Something beautiful began to happen.
Every brushstroke slowed my breathing. Every layer of color untangled thoughts I couldn't seem to organize on my own. Painting didn't erase the pain, but it gave my heart somewhere to rest while healing quietly began.
Looking back now, I can see that God had been preparing me for this long before I ever returned to painting.
Years earlier, when my two older children were teenagers, I purchased my first (used) DSLR camera. What started as curiosity eventually grew into a photography business, but photography gave me something far more valuable than a career. It taught me to chase light.
I learned how morning light feels different from evening light, how shadows create depth, and how the smallest shift in sunlight can completely transform what we see. Photography trained my eyes to observe the world more carefully.
Painting added a different dimension to my creative journey.

It taught me to be fully present.
As I slowed down enough to really study a flower, a pear, or the changing light across a tabletop, I began noticing beauty that had always been there. Tiny wildflowers growing beside the sidewalk. The warm glow of sunlight spilling across my kitchen table. The weathered texture of an old garden gate. The faithful way sunflowers turn toward the light.
The world didn't suddenly become more beautiful.
I simply slowed down enough to notice it.
I've come to believe the same is true in our spiritual lives. God rarely forces His way into our attention. More often, He whispers. He reveals Himself through ordinary moments that are easy to overlook if we're always rushing toward the next thing.
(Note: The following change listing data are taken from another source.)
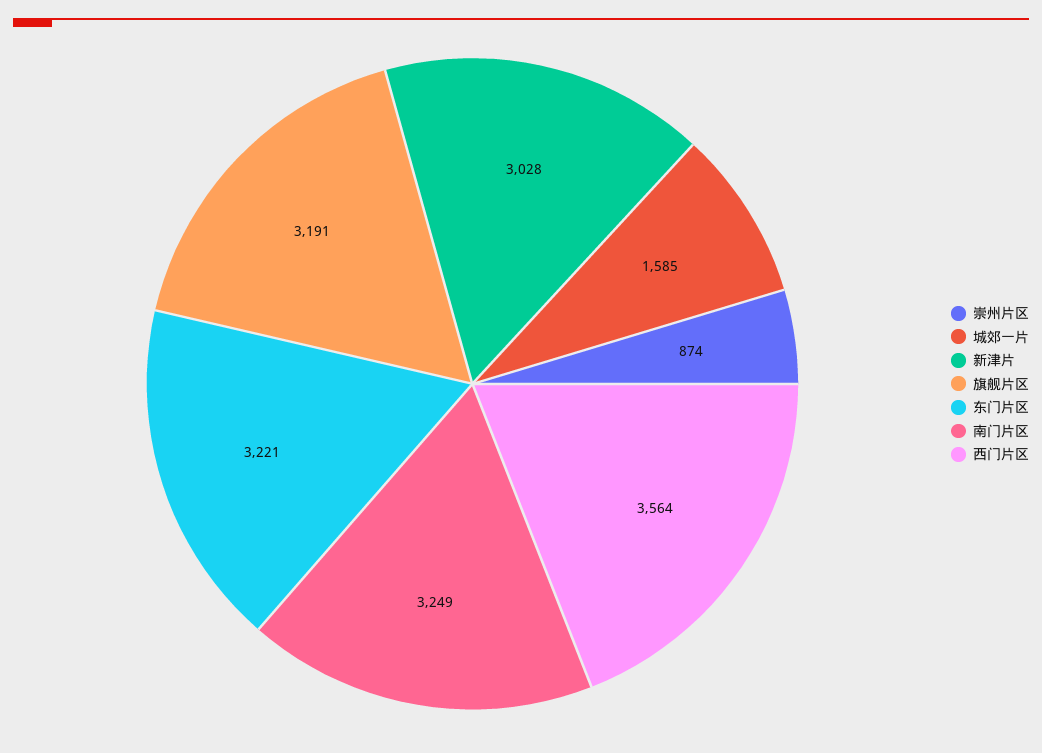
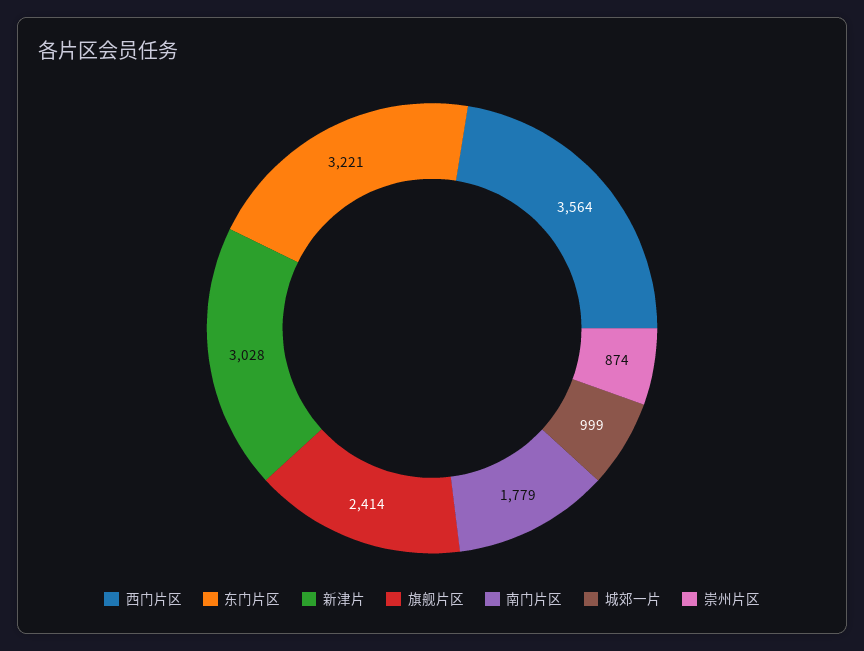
  {
    "崇州片区": 874,
-   "城郊一片": 1585,
+   "城郊一片": 999,
    "新津片": 3028,
-   "旗舰片区": 3191,
+   "旗舰片区": 2414,
    "东门片区": 3221,
-   "南门片区": 3249,
+   "南门片区": 1779,
    "西门片区": 3564
  }

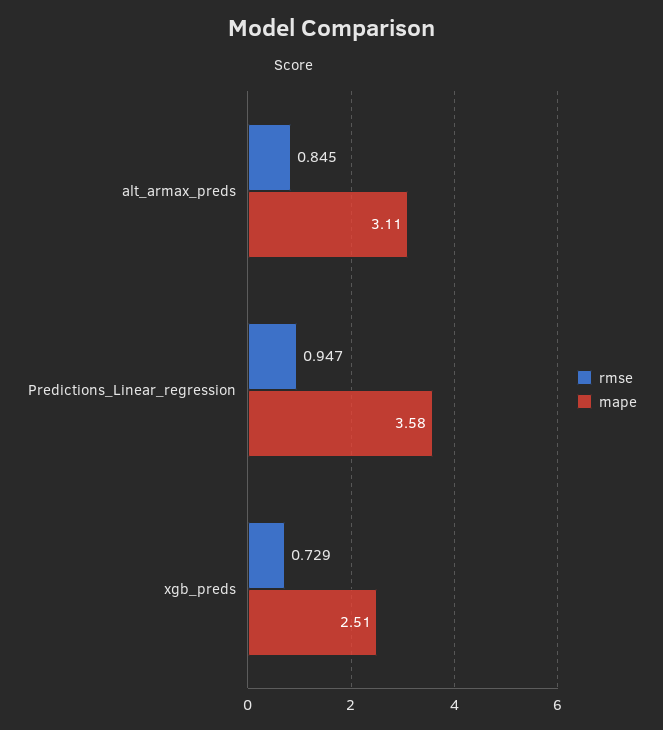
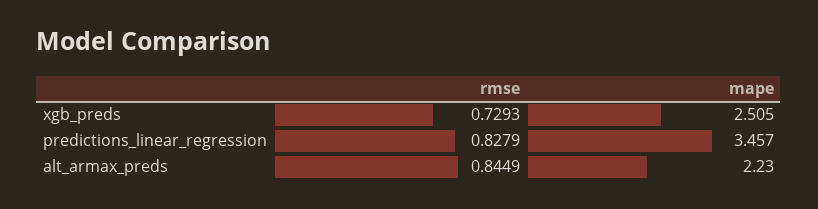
  {
    "rmse": {
      "alt_armax_preds": 0.8449,
-     "Predictions_Linear_regression": 0.947,
+     "Predictions_Linear_regression": 0.8279,
      "xgb_preds": 0.7293
    },
    "mape": {
-     "alt_armax_preds": 3.11,
+     "alt_armax_preds": 2.23,
-     "Predictions_Linear_regression": 3.58,
+     "Predictions_Linear_regression": 3.457,
      "xgb_preds": 2.505
    }
  }

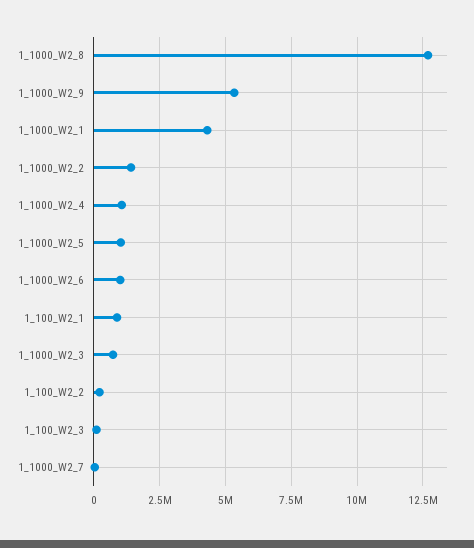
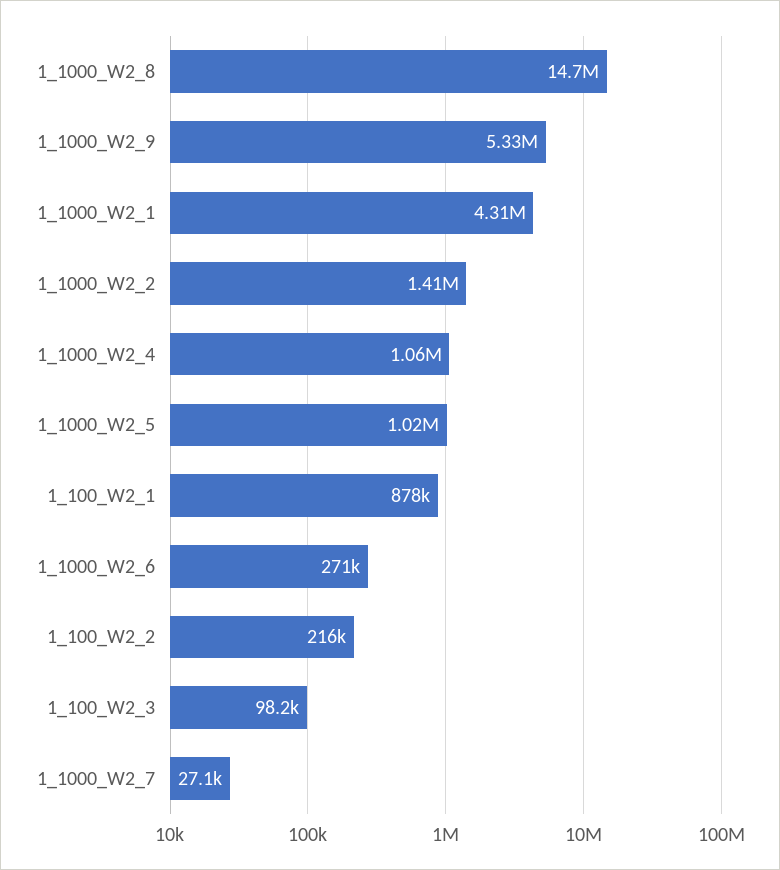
  {
-   "1_1000_W2_8": 12750000,
+   "1_1000_W2_8": 14700000,
    "1_1000_W2_9": 5330000,
    "1_1000_W2_1": 4310000,
    "1_1000_W2_2": 1410000,
    "1_1000_W2_4": 1060000,
    "1_1000_W2_5": 1020000,
-   "1_1000_W2_6": 1000000,
+   "1_1000_W2_6": 271000,
    "1_100_W2_1": 878000,
-   "1_1000_W2_3": 750000,
    "1_100_W2_2": 216000,
    "1_100_W2_3": 98200,
    "1_1000_W2_7": 27100
  }

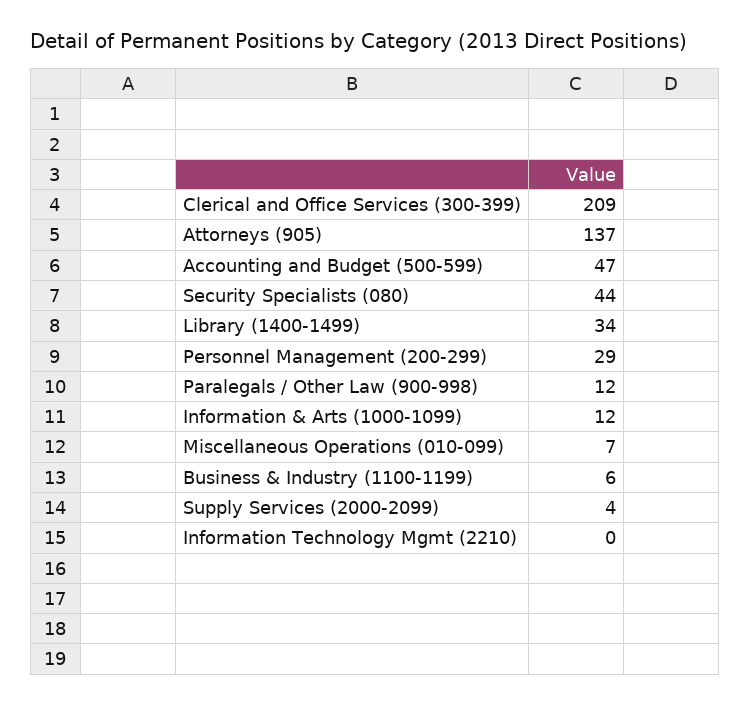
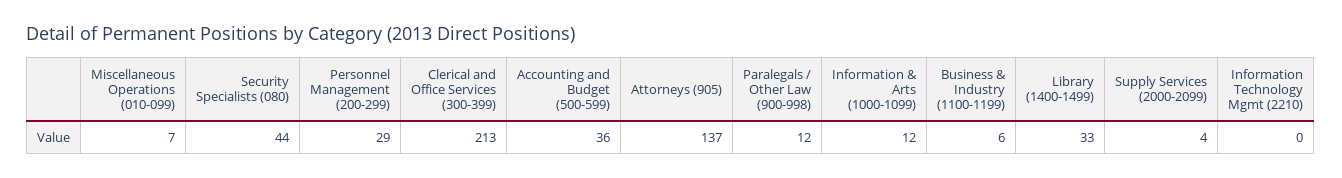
  {
-   "Clerical and Office Services (300-399)": 209,
+   "Clerical and Office Services (300-399)": 213,
    "Attorneys (905)": 137,
-   "Accounting and Budget (500-599)": 47,
+   "Accounting and Budget (500-599)": 36,
    "Security Specialists (080)": 44,
-   "Library (1400-1499)": 34,
+   "Library (1400-1499)": 33,
    "Personnel Management (200-299)": 29,
    "Paralegals / Other Law (900-998)": 12,
    "Information & Arts (1000-1099)": 12,
    "Miscellaneous Operations (010-099)": 7,
    "Business & Industry (1100-1199)": 6,
    "Supply Services (2000-2099)": 4,
    "Information Technology Mgmt (2210)": 0
  }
That realization has quietly found its way into my paintings.

As I worked on my recent oil painting, Invitation, I became frustrated because the light wasn't shining the way I had imagined. The colors felt flat, almost muddy. After wrestling with it for a while, I finally stepped away from the easel for several days and prayed that God would show me what the painting needed.
When I returned, the answer became obvious.
It didn't need more light.
It needed deeper shadows.
Only after strengthening the shadows did the light begin to glow.
That lesson stayed with me long after the painting was finished.
Isn't life often the same? Joy becomes sweeter because we've known sorrow. Hope shines brighter because we've experienced disappointment. Faith grows stronger because we've walked through seasons where we couldn't yet see what God was doing beneath the surface.
I've realized that every painting begins long before I ever pick up a brush. It begins with a walk, a conversation, a verse that lingers in my heart, a quiet prayer, or an ordinary moment that suddenly feels sacred.
The painting is simply the final expression of something God first invited me to notice.
Perhaps that's why I love creating art for the home.
Home is where life unfolds. It's where we gather around the table, share meals, read Scripture, pour another cup of tea, and watch the morning light move across the floor. It's where ordinary moments quietly become holy ones.
My prayer is that every painting I create becomes more than something beautiful to hang on a wall. I hope it gently reminds someone to slow down, breathe deeply, and notice the beauty that has been there all along. More than anything, I hope it reminds them that God's presence is often found not only in life's extraordinary moments, but in the ordinary ones offered back to Him with grateful hearts.
Because beauty is rarely absent.
More often, it's simply waiting to be noticed.
Practice Paying Attention
Before today is over, step outside for five quiet minutes. Leave your phone inside. Look for one thing you've never really noticed before. Maybe it's the way evening light filters through the trees, a tiny flower growing where no one planted it, or the song of a bird you've stopped hearing.
Then pause for just a moment and thank God for it.
I'd love to know what you discover.
Because I have a feeling the art of paying attention doesn't just make us better artists.
It helps us become more grateful people.